I'm still trying to figure out if that tattoo--"walk by faith"--is the best thing I saw all morning at the college graduation--or the worst?
But I'm not obsessed. I'm too old for that. I've seen way too much. When I was younger, I was vastly more capable of decisions and declarations on the nature of righteousness--"yes" to this, "no" to that. I think I may have been a walking Old Testament.
But I've long ago put away such childish things. I don't care to judge because I've seen grace do things human beings swore couldn't be done. I've taken communion from the hands of murderers--seriously, honestly. I've cried at the rich testimony of good people who, fifty years ago, would have been run out of the church for their own bad choices, stupid choices.
She was cute, this girl--and, when it comes right down to it, so were her feet. Maybe a little silly, too, tattooed like that, but then, aren't we all a little silly sometime or other?

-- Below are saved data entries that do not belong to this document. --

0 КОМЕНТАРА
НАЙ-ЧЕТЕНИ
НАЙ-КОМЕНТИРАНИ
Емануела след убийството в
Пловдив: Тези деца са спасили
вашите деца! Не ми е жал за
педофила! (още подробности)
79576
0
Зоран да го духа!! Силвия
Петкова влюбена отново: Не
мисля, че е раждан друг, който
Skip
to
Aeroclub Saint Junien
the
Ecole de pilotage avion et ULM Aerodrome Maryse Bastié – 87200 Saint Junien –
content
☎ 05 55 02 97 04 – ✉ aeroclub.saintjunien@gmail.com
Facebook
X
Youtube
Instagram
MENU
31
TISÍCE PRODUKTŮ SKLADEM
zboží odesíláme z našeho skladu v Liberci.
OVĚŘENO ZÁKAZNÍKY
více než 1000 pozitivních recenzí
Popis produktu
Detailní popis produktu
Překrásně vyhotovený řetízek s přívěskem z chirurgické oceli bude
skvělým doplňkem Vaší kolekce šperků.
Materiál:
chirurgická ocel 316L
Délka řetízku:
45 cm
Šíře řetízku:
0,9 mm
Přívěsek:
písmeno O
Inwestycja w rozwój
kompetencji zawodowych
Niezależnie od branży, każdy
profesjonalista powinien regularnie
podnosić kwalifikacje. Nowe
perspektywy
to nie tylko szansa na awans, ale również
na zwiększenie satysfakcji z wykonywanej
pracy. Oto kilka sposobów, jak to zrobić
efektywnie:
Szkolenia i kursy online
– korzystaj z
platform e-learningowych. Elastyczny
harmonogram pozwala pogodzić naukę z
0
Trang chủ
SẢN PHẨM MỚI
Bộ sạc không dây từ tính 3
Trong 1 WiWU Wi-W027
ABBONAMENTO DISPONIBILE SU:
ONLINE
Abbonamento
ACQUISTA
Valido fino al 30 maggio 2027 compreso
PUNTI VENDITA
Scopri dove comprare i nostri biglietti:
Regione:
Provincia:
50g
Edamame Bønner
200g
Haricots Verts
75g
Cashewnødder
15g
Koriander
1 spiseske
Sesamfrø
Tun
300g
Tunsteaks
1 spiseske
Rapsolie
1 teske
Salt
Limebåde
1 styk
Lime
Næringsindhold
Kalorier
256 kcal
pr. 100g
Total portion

Besides, they say you can get 'em taken off these days, if someday she starts to think it was a stupid thing to do--get a tattoo.
Then again, if it's there for life, all those faculty sitting beneath the grads--they all have reason to be proud.
Here's where I come down--God will have his way with her, just as he does with all of us. Tattooed or not. Barn coats or mink stoles. Shirts or skins. It's his world, and we're his people.
Yesterday, at grad, I just hoped that as she now begins a new life, she's serious. Go ahead and walk by faith. You go, girl.